Kur'an-ı Kerim ve Türkçe Meali Sayfa 504
15. Biz insana, ana babasına iyilik etmesini tavsiye ettik. Anası onu zahmetle taşıdı ve zahmetle doğurdu. (Ana karnında) Taşınması ile sütten kesilmesi otuz ay sürdü. Nihâyet (insan) güçlü çağına erip kırk yaşına varınca: "Ya Rabbi dedi, beni, bana ve anama, babama verdiğin ni'mete şükretmeğe, râzı olacağın yararlı işler yapmağa sevk eyle. Benim için zürriyetim içinde de salâhı devam ettir (benden gelecek olanları da iyi insanlar yap). Ben sana yüz tuttum ve ben (sana) teslim olanlardanım."
16. Onlar öyle kişilerdir ki, yaptıklarının en iyisini onlardan kabul ederiz ve onların kötülüklerinden geçeriz, cennet halkı arasındadırlar. Bu, (dünyâda) kendilerine söylenen doğru söz(ün gerçekleşmesi)dir.

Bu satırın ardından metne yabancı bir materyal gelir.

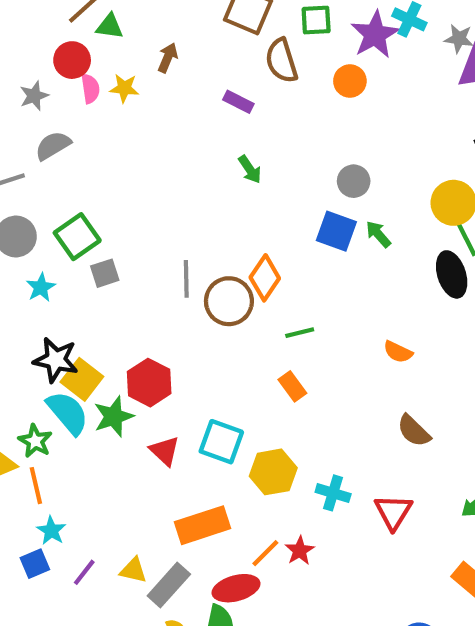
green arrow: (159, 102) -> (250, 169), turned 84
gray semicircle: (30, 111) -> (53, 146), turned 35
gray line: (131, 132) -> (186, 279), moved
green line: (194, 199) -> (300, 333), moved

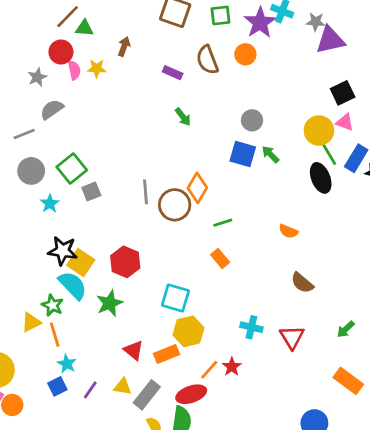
brown semicircle: (282, 61) -> (207, 60), moved
green star: (114, 417) -> (110, 303), moved
red triangle: (165, 451) -> (134, 350), moved
yellow hexagon: (273, 472) -> (188, 331), moved
orange rectangle: (203, 525) -> (166, 354), size x0.7

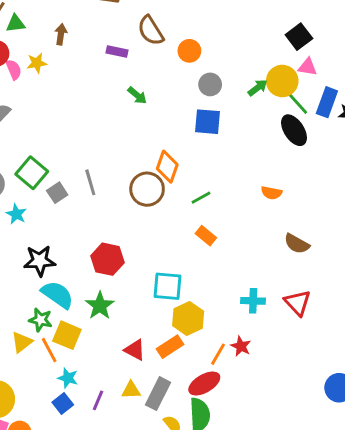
orange circle: (245, 54) -> (189, 51), moved
green arrow: (270, 154) -> (258, 88), moved, turned 108
gray line: (145, 192) -> (90, 182), moved
yellow square: (81, 263) -> (67, 335), moved

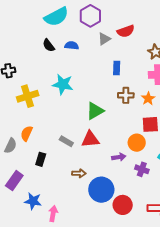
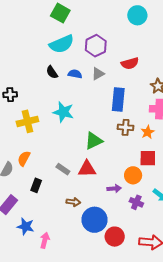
gray triangle: (104, 39) -> (98, 74), moved
blue rectangle: (117, 68) -> (118, 99), size x1.6

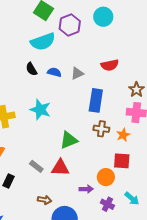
cyan circle: (137, 15) -> (103, 17), moved
purple hexagon: (96, 46) -> (70, 25), moved

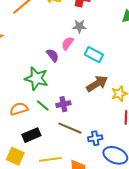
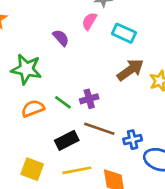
purple semicircle: (53, 55) -> (61, 38), moved
green star: (36, 78) -> (26, 69), moved
black rectangle: (31, 135) -> (67, 140), moved

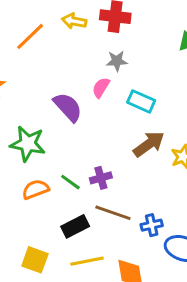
purple semicircle: (61, 38) -> (68, 107), size x1.5

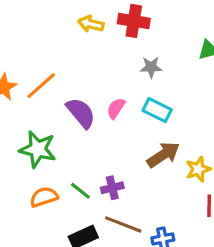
orange line: (30, 36) -> (41, 86), moved
gray star: (117, 61) -> (151, 67), moved
pink semicircle: (101, 88) -> (116, 108), moved

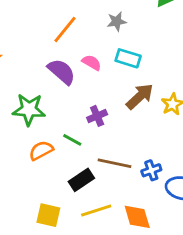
orange line: (41, 86) -> (65, 30), moved
pink semicircle: (116, 108) -> (92, 63), turned 96
purple cross: (112, 188) -> (97, 116), moved

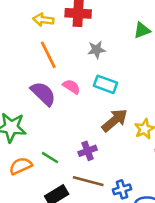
orange line: (65, 30) -> (48, 55), turned -68
purple cross: (97, 116) -> (88, 151), moved

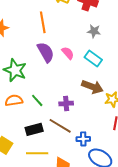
orange line: (48, 55) -> (43, 22), moved
brown arrow: (115, 120) -> (92, 87), turned 45

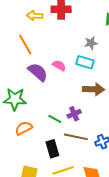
gray star: (94, 31) -> (91, 43), moved
green line: (37, 100) -> (55, 119), moved
black rectangle: (34, 129) -> (52, 149), turned -72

17. Fakat o kimse ki anasına, babasına: "Öf size, benden önce nice nesiller gelip geçmiş, (kimse geri gelmemiş) iken siz benim (diriltilip) çıkarılacağımı mı bana va'dediyor (beni bununla mı tehdidediyor)sunuz?" dedi. Onlarsa Allah'a sığınarak: "Yazık sana, (etme, gel) inan; Allâh'ın sözü gerçektir" derken o: "Bu, eskilerin masallarından başka bir şey değildir." der.

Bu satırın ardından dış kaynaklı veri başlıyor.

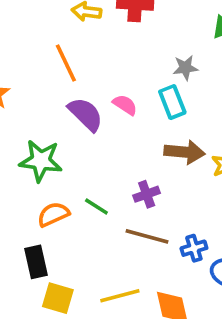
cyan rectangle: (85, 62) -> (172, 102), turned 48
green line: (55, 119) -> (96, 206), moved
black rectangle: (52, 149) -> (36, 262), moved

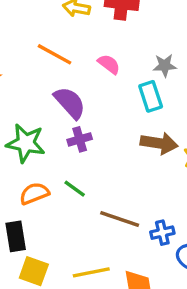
orange line: (66, 63) -> (55, 54), turned -39
pink semicircle: (125, 105) -> (109, 64), moved
purple cross: (147, 194) -> (80, 139), moved

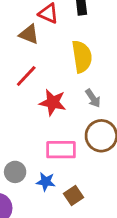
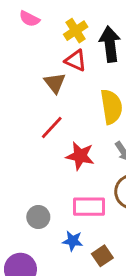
brown triangle: (29, 34) -> (55, 83), turned 30
gray circle: (15, 172) -> (38, 217), moved

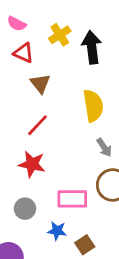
red triangle: (76, 60) -> (24, 53), moved
red star: (80, 156) -> (32, 164), moved

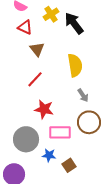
black arrow: (92, 47) -> (74, 23), turned -30
red star: (32, 164) -> (44, 109), moved
gray circle: (25, 209) -> (26, 139), size x1.6

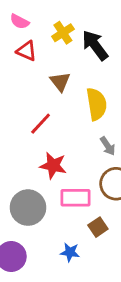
brown triangle: (37, 49) -> (60, 82), moved
blue star: (49, 155) -> (70, 252), moved
brown square: (69, 165) -> (98, 227), moved

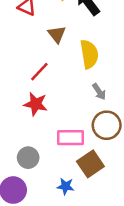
red star: (53, 166) -> (36, 104), moved
gray circle: (28, 208) -> (28, 158), moved, size x0.7
brown square: (98, 227) -> (90, 164), size x1.5

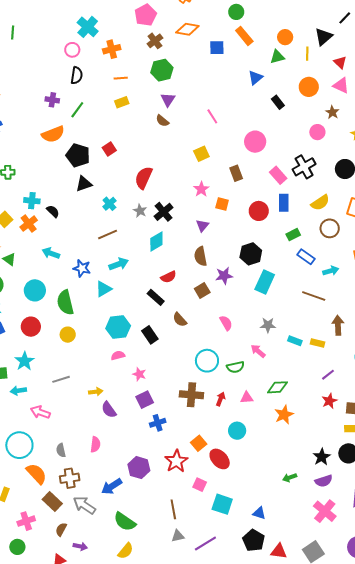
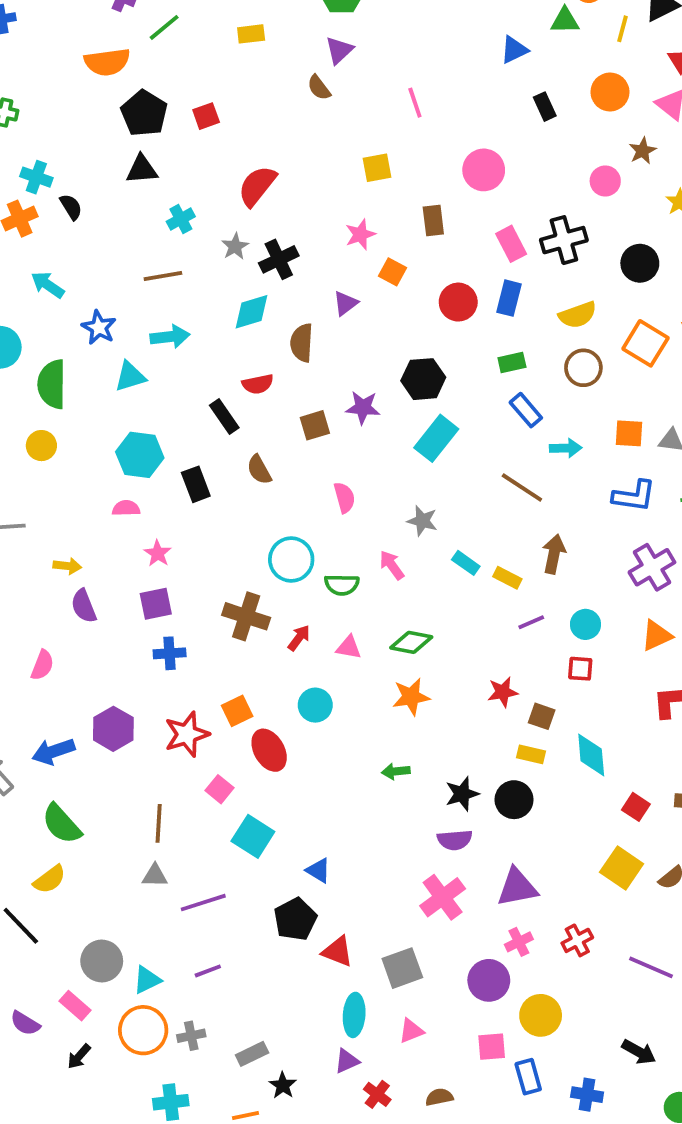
brown semicircle: (200, 256) -> (302, 343), moved
purple line: (328, 375) -> (531, 622), moved
green arrow: (290, 478) -> (396, 771), moved

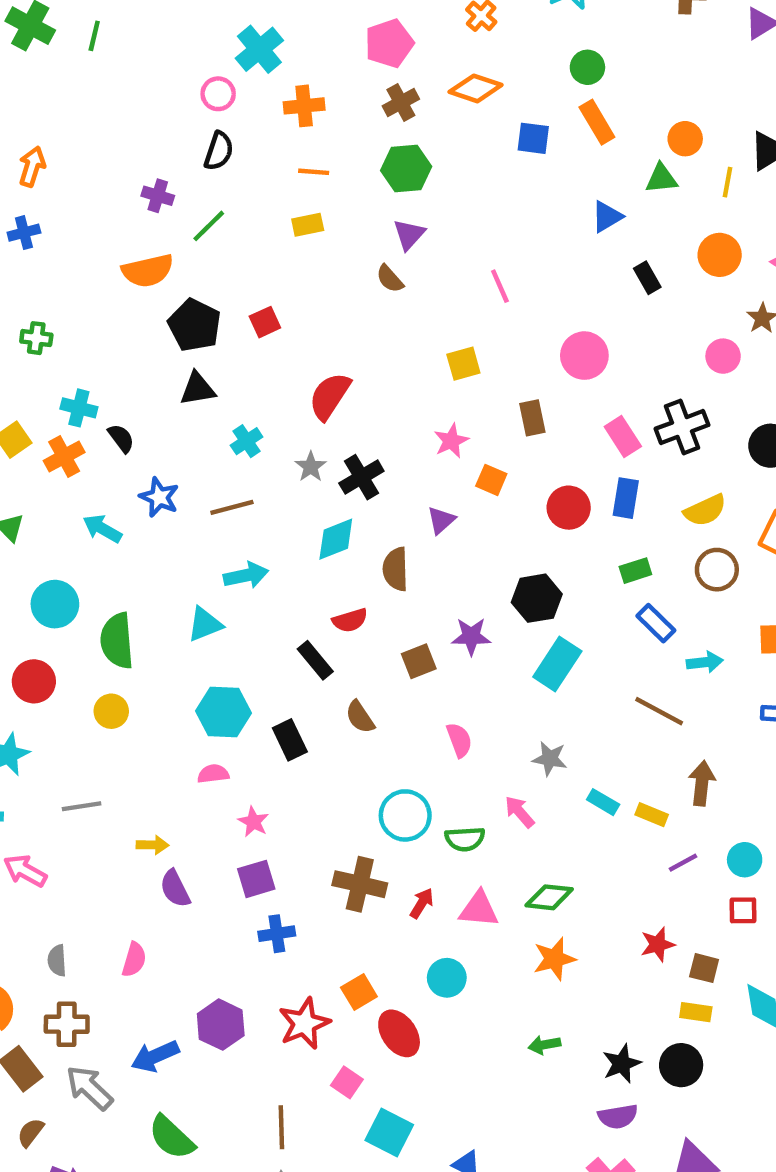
blue star: (99, 327) -> (159, 497), moved
pink triangle: (349, 647) -> (479, 909), size x1.4

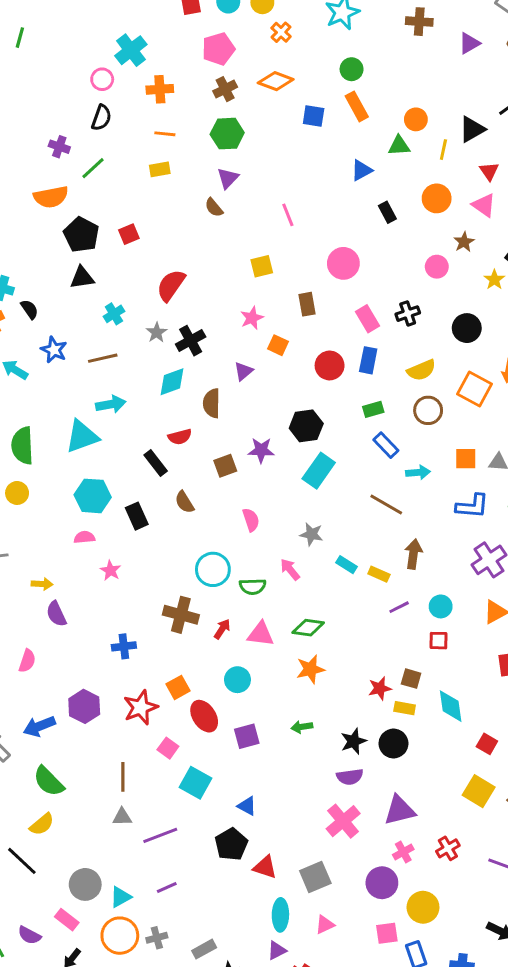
black cross: (682, 427) -> (408, 314), size x0.7
cyan triangle: (205, 624) -> (82, 436), size x1.4
purple square: (256, 879) -> (247, 736), moved
red star: (658, 944) -> (380, 688), moved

18. İşte onlar da kendilerine (azâb) söz(ü) gerekli olmuş kimselerdir. Kendilerinden önce geçen cin ve insan toplulukları arasında (azâbın içinde) bulunacaklardır. Gerçekten onlar, ziyana uğrayanlardır.
19. Her birinin (inananların ve inanmayanların) yaptıkları işlerden dereceleri vardır. Allâh, onlara yaptıklarının karşılığını tam verir; kendilerine hiç haksızlık edilmez.
20. İnkâr edenler ateşe sunulacakları gün, (kendilerine denir ki): "Dünyâ hayâtınızda bütün güzel şeylerinizi zayi ettiniz; (orada) bunlarla sefâ sürüp bunları tükettiniz (burası için hiçbir şey bırakmadınız). Yeryüzünde haksız yere büyüklük taslamanızdan ve yoldan çıkmanızdan ötürü bugün, alçaltıcı bir azâb ile cezâlandırılacaksınız."